[Task to carry out] Images are to be left out; everything else in the listing should be repeated exactly.

Start of Dataset excerpts

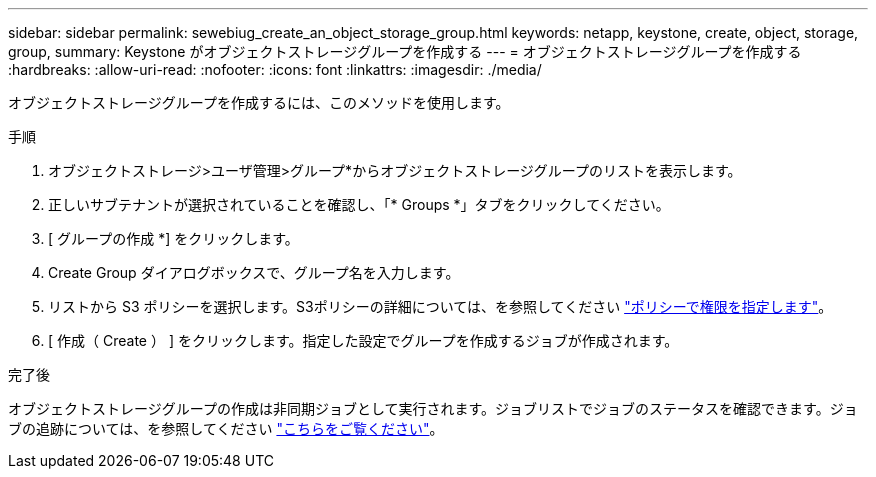 ---
sidebar: sidebar 
permalink: sewebiug_create_an_object_storage_group.html 
keywords: netapp, keystone, create, object, storage, group, 
summary: Keystone がオブジェクトストレージグループを作成する 
---
= オブジェクトストレージグループを作成する
:hardbreaks:
:allow-uri-read: 
:nofooter: 
:icons: font
:linkattrs: 
:imagesdir: ./media/


[role="lead"]
オブジェクトストレージグループを作成するには、このメソッドを使用します。

.手順
. オブジェクトストレージ>ユーザ管理>グループ*からオブジェクトストレージグループのリストを表示します。
. 正しいサブテナントが選択されていることを確認し、「* Groups *」タブをクリックしてください。
. [ グループの作成 *] をクリックします。
. Create Group ダイアログボックスで、グループ名を入力します。
. リストから S3 ポリシーを選択します。S3ポリシーの詳細については、を参照してください https://docs.netapp.com/us-en/storagegrid-116/s3/bucket-and-group-access-policies.html#specify-permissions-in-a-policy["ポリシーで権限を指定します"]。
. [ 作成（ Create ） ] をクリックします。指定した設定でグループを作成するジョブが作成されます。


.完了後
オブジェクトストレージグループの作成は非同期ジョブとして実行されます。ジョブリストでジョブのステータスを確認できます。ジョブの追跡については、を参照してください link:sewebiug_netapp_service_engine_web_interface_overview.html#jobs-and-job-status-indicator["こちらをご覧ください"]。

End of Dataset excerpts

[Written answer]
 ---
sidebar: sidebar 
permalink: sewebiug_create_an_object_storage_group.html 
keywords: netapp, keystone, create, object, storage, group, 
summary: Keystone がオブジェクトストレージグループを作成する 
---
= オブジェクトストレージグループを作成する
:hardbreaks:
:allow-uri-read: 
:nofooter: 
:icons: font
:linkattrs: 
:imagesdir: ./media/


[role="lead"]
オブジェクトストレージグループを作成するには、このメソッドを使用します。

.手順
. オブジェクトストレージ>ユーザ管理>グループ*からオブジェクトストレージグループのリストを表示します。
. 正しいサブテナントが選択されていることを確認し、「* Groups *」タブをクリックしてください。
. [ グループの作成 *] をクリックします。
. Create Group ダイアログボックスで、グループ名を入力します。
. リストから S3 ポリシーを選択します。S3ポリシーの詳細については、を参照してください https://docs.netapp.com/us-en/storagegrid-116/s3/bucket-and-group-access-policies.html#specify-permissions-in-a-policy["ポリシーで権限を指定します"]。
. [ 作成（ Create ） ] をクリックします。指定した設定でグループを作成するジョブが作成されます。


.完了後
オブジェクトストレージグループの作成は非同期ジョブとして実行されます。ジョブリストでジョブのステータスを確認できます。ジョブの追跡については、を参照してください link:sewebiug_netapp_service_engine_web_interface_overview.html#jobs-and-job-status-indicator["こちらをご覧ください"]。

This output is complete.